-- WHAT YOU SHOULD DO --
Reproduce every line of the data below word for word, without changing anything.

··· PROVIDED ENTRIES ···

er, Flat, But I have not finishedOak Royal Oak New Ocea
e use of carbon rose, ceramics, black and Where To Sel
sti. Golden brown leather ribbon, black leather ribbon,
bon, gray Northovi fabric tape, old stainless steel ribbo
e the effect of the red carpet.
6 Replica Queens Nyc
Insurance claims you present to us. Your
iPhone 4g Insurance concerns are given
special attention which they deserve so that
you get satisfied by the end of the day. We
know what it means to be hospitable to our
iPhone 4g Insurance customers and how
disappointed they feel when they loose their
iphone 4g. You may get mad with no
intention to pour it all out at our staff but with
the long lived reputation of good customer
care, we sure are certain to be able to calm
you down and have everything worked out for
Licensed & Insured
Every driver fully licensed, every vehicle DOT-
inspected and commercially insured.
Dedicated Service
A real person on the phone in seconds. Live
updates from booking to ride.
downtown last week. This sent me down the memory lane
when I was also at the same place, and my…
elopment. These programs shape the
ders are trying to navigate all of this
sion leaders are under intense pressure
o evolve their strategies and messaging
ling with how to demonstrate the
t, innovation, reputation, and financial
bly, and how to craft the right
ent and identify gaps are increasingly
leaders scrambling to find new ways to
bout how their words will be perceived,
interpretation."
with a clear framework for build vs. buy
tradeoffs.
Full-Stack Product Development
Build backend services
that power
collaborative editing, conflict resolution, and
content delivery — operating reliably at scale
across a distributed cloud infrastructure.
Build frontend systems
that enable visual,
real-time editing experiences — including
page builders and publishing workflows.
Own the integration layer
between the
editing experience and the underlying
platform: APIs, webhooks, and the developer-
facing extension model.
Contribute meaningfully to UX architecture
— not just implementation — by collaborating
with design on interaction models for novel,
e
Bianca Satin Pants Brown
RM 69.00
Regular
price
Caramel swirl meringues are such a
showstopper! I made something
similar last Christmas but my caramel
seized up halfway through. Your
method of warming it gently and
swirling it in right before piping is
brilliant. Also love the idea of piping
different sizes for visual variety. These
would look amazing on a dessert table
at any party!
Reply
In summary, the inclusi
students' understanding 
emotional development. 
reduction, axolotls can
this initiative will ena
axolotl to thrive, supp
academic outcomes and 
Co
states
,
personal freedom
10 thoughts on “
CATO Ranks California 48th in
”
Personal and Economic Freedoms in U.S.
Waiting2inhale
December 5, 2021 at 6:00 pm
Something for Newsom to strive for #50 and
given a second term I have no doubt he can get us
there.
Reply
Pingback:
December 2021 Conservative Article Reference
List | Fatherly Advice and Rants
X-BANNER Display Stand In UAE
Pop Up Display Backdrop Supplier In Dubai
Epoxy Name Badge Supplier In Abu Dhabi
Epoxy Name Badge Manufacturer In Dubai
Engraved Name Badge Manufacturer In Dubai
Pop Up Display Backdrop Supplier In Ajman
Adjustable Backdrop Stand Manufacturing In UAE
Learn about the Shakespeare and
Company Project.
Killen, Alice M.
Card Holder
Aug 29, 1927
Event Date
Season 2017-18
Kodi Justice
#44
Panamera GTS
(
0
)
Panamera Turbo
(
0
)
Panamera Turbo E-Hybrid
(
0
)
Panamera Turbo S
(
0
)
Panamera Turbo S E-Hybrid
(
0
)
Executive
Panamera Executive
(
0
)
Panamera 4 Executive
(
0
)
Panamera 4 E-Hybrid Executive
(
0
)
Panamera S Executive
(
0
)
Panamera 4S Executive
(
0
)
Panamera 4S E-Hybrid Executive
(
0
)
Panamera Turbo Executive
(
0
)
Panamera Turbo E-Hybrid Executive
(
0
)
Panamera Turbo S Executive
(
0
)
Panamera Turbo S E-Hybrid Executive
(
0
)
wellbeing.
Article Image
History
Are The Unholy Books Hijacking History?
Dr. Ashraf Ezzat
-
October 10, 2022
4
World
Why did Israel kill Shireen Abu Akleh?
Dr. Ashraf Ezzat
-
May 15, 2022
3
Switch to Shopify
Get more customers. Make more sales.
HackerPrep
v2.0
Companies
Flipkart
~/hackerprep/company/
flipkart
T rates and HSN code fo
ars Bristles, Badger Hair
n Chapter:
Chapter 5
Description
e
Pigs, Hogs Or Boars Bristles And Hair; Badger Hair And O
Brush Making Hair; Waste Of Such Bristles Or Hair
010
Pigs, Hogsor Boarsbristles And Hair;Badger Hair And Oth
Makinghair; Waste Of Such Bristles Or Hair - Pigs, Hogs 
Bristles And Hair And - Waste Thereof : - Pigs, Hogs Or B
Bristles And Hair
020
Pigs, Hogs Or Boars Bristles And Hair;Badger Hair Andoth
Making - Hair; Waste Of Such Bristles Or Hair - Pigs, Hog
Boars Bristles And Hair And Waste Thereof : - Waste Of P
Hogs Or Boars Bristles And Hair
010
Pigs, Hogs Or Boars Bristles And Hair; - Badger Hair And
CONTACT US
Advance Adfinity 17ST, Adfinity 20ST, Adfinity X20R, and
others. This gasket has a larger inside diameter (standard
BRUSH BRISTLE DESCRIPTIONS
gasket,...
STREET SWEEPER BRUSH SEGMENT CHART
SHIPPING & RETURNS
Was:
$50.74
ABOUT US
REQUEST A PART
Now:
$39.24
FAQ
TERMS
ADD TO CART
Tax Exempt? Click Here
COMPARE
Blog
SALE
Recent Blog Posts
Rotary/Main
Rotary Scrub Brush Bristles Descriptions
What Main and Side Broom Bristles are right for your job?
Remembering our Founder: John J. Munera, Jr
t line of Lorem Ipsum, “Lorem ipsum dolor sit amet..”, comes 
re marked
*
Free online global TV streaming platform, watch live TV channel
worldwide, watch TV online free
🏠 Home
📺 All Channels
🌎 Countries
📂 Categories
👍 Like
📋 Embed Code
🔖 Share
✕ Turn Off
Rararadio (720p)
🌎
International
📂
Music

···

-- RESULT FOR THIS EXERCISE --
er, Flat, But I have not finishedOak Royal Oak New Ocea
e use of carbon rose, ceramics, black and Where To Sel
sti. Golden brown leather ribbon, black leather ribbon,
bon, gray Northovi fabric tape, old stainless steel ribbo
e the effect of the red carpet.
6 Replica Queens Nyc
Insurance claims you present to us. Your
iPhone 4g Insurance concerns are given
special attention which they deserve so that
you get satisfied by the end of the day. We
know what it means to be hospitable to our
iPhone 4g Insurance customers and how
disappointed they feel when they loose their
iphone 4g. You may get mad with no
intention to pour it all out at our staff but with
the long lived reputation of good customer
care, we sure are certain to be able to calm
you down and have everything worked out for
Licensed & Insured
Every driver fully licensed, every vehicle DOT-
inspected and commercially insured.
Dedicated Service
A real person on the phone in seconds. Live
updates from booking to ride.
downtown last week. This sent me down the memory lane
when I was also at the same place, and my…
elopment. These programs shape the
ders are trying to navigate all of this
sion leaders are under intense pressure
o evolve their strategies and messaging
ling with how to demonstrate the
t, innovation, reputation, and financial
bly, and how to craft the right
ent and identify gaps are increasingly
leaders scrambling to find new ways to
bout how their words will be perceived,
interpretation."
with a clear framework for build vs. buy
tradeoffs.
Full-Stack Product Development
Build backend services
that power
collaborative editing, conflict resolution, and
content delivery — operating reliably at scale
across a distributed cloud infrastructure.
Build frontend systems
that enable visual,
real-time editing experiences — including
page builders and publishing workflows.
Own the integration layer
between the
editing experience and the underlying
platform: APIs, webhooks, and the developer-
facing extension model.
Contribute meaningfully to UX architecture
— not just implementation — by collaborating
with design on interaction models for novel,
e
Bianca Satin Pants Brown
RM 69.00
Regular
price
Caramel swirl meringues are such a
showstopper! I made something
similar last Christmas but my caramel
seized up halfway through. Your
method of warming it gently and
swirling it in right before piping is
brilliant. Also love the idea of piping
different sizes for visual variety. These
would look amazing on a dessert table
at any party!
Reply
In summary, the inclusi
students' understanding 
emotional development. 
reduction, axolotls can
this initiative will ena
axolotl to thrive, supp
academic outcomes and 
Co
states
,
personal freedom
10 thoughts on “
CATO Ranks California 48th in
”
Personal and Economic Freedoms in U.S.
Waiting2inhale
December 5, 2021 at 6:00 pm
Something for Newsom to strive for #50 and
given a second term I have no doubt he can get us
there.
Reply
Pingback:
December 2021 Conservative Article Reference
List | Fatherly Advice and Rants
X-BANNER Display Stand In UAE
Pop Up Display Backdrop Supplier In Dubai
Epoxy Name Badge Supplier In Abu Dhabi
Epoxy Name Badge Manufacturer In Dubai
Engraved Name Badge Manufacturer In Dubai
Pop Up Display Backdrop Supplier In Ajman
Adjustable Backdrop Stand Manufacturing In UAE
Learn about the Shakespeare and
Company Project.
Killen, Alice M.
Card Holder
Aug 29, 1927
Event Date
Season 2017-18
Kodi Justice
#44
Panamera GTS
(
0
)
Panamera Turbo
(
0
)
Panamera Turbo E-Hybrid
(
0
)
Panamera Turbo S
(
0
)
Panamera Turbo S E-Hybrid
(
0
)
Executive
Panamera Executive
(
0
)
Panamera 4 Executive
(
0
)
Panamera 4 E-Hybrid Executive
(
0
)
Panamera S Executive
(
0
)
Panamera 4S Executive
(
0
)
Panamera 4S E-Hybrid Executive
(
0
)
Panamera Turbo Executive
(
0
)
Panamera Turbo E-Hybrid Executive
(
0
)
Panamera Turbo S Executive
(
0
)
Panamera Turbo S E-Hybrid Executive
(
0
)
wellbeing.
Article Image
History
Are The Unholy Books Hijacking History?
Dr. Ashraf Ezzat
-
October 10, 2022
4
World
Why did Israel kill Shireen Abu Akleh?
Dr. Ashraf Ezzat
-
May 15, 2022
3
Switch to Shopify
Get more customers. Make more sales.
HackerPrep
v2.0
Companies
Flipkart
~/hackerprep/company/
flipkart
T rates and HSN code fo
ars Bristles, Badger Hair
n Chapter:
Chapter 5
Description
e
Pigs, Hogs Or Boars Bristles And Hair; Badger Hair And O
Brush Making Hair; Waste Of Such Bristles Or Hair
010
Pigs, Hogsor Boarsbristles And Hair;Badger Hair And Oth
Makinghair; Waste Of Such Bristles Or Hair - Pigs, Hogs 
Bristles And Hair And - Waste Thereof : - Pigs, Hogs Or B
Bristles And Hair
020
Pigs, Hogs Or Boars Bristles And Hair;Badger Hair Andoth
Making - Hair; Waste Of Such Bristles Or Hair - Pigs, Hog
Boars Bristles And Hair And Waste Thereof : - Waste Of P
Hogs Or Boars Bristles And Hair
010
Pigs, Hogs Or Boars Bristles And Hair; - Badger Hair And
CONTACT US
Advance Adfinity 17ST, Adfinity 20ST, Adfinity X20R, and
others. This gasket has a larger inside diameter (standard
BRUSH BRISTLE DESCRIPTIONS
gasket,...
STREET SWEEPER BRUSH SEGMENT CHART
SHIPPING & RETURNS
Was:
$50.74
ABOUT US
REQUEST A PART
Now:
$39.24
FAQ
TERMS
ADD TO CART
Tax Exempt? Click Here
COMPARE
Blog
SALE
Recent Blog Posts
Rotary/Main
Rotary Scrub Brush Bristles Descriptions
What Main and Side Broom Bristles are right for your job?
Remembering our Founder: John J. Munera, Jr
t line of Lorem Ipsum, “Lorem ipsum dolor sit amet..”, comes 
re marked
*
Free online global TV streaming platform, watch live TV channel
worldwide, watch TV online free
🏠 Home
📺 All Channels
🌎 Countries
📂 Categories
👍 Like
📋 Embed Code
🔖 Share
✕ Turn Off
Rararadio (720p)
🌎
International
📂
Music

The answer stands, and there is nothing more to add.